The answer must be the full listing, reproduced word for word.

○ ○ ○ ○

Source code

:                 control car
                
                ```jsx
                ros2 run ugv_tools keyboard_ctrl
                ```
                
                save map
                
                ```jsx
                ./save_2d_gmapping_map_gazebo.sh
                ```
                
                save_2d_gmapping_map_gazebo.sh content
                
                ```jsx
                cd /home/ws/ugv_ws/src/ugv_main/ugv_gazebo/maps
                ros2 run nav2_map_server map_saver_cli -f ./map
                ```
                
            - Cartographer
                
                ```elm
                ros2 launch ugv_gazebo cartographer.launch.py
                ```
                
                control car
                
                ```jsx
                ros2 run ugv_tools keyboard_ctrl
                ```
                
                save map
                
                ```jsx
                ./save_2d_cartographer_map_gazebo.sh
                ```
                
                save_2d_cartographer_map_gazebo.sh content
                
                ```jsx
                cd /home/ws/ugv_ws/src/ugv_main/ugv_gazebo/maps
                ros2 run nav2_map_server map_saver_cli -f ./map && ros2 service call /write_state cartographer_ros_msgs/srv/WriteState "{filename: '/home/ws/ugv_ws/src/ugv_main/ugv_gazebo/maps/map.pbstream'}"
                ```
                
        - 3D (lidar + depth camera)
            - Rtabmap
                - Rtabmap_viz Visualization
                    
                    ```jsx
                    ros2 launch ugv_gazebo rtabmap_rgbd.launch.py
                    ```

○ ○ ○ ○

Task output –
Source code

:                 control car
                
                ```jsx
                ros2 run ugv_tools keyboard_ctrl
                ```
                
                save map
                
                ```jsx
                ./save_2d_gmapping_map_gazebo.sh
                ```
                
                save_2d_gmapping_map_gazebo.sh content
                
                ```jsx
                cd /home/ws/ugv_ws/src/ugv_main/ugv_gazebo/maps
                ros2 run nav2_map_server map_saver_cli -f ./map
                ```
                
            - Cartographer
                
                ```elm
                ros2 launch ugv_gazebo cartographer.launch.py
                ```
                
                control car
                
                ```jsx
                ros2 run ugv_tools keyboard_ctrl
                ```
                
                save map
                
                ```jsx
                ./save_2d_cartographer_map_gazebo.sh
                ```
                
                save_2d_cartographer_map_gazebo.sh content
                
                ```jsx
                cd /home/ws/ugv_ws/src/ugv_main/ugv_gazebo/maps
                ros2 run nav2_map_server map_saver_cli -f ./map && ros2 service call /write_state cartographer_ros_msgs/srv/WriteState "{filename: '/home/ws/ugv_ws/src/ugv_main/ugv_gazebo/maps/map.pbstream'}"
                ```
                
        - 3D (lidar + depth camera)
            - Rtabmap
                - Rtabmap_viz Visualization
                    
                    ```jsx
                    ros2 launch ugv_gazebo rtabmap_rgbd.launch.py
                    ```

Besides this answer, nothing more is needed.